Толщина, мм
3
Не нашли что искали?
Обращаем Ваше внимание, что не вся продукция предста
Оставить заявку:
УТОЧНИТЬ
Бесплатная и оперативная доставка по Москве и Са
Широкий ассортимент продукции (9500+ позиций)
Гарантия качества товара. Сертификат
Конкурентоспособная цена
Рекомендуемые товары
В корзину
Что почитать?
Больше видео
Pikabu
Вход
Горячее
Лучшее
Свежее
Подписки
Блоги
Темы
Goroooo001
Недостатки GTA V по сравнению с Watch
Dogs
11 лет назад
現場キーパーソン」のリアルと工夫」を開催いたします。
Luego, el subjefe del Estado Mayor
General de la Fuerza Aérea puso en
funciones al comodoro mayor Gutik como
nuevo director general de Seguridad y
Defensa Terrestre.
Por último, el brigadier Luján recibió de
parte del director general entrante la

****

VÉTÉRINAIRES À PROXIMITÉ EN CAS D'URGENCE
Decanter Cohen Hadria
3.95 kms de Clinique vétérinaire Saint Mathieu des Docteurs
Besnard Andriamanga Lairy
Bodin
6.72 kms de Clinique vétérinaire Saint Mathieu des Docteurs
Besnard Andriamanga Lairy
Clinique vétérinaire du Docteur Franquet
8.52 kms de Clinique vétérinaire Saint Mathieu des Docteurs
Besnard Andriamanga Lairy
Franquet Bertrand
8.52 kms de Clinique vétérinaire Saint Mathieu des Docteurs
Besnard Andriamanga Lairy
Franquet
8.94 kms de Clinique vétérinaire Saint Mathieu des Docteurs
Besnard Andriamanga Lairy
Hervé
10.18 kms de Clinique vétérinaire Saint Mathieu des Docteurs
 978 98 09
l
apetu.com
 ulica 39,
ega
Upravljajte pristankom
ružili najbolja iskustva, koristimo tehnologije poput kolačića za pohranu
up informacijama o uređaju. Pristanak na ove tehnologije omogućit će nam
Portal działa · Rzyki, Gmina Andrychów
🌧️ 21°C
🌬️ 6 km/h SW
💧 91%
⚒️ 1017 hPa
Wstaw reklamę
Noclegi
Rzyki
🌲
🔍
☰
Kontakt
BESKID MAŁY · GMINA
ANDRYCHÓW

****

EXERCISE DESCRIPTION: Swap "Свежее" for "Новое" in the stretch of material from the line containing "Толщина, мм" through the line containing "Defensa Terrestre.", and give those lines back with nothing else altered.

OUTPUT:
Толщина, мм
3
Не нашли что искали?
Обращаем Ваше внимание, что не вся продукция предста
Оставить заявку:
УТОЧНИТЬ
Бесплатная и оперативная доставка по Москве и Са
Широкий ассортимент продукции (9500+ позиций)
Гарантия качества товара. Сертификат
Конкурентоспособная цена
Рекомендуемые товары
В корзину
Что почитать?
Больше видео
Pikabu
Вход
Горячее
Лучшее
Новое
Подписки
Блоги
Темы
Goroooo001
Недостатки GTA V по сравнению с Watch
Dogs
11 лет назад
現場キーパーソン」のリアルと工夫」を開催いたします。
Luego, el subjefe del Estado Mayor
General de la Fuerza Aérea puso en
funciones al comodoro mayor Gutik como
nuevo director general de Seguridad y
Defensa Terrestre.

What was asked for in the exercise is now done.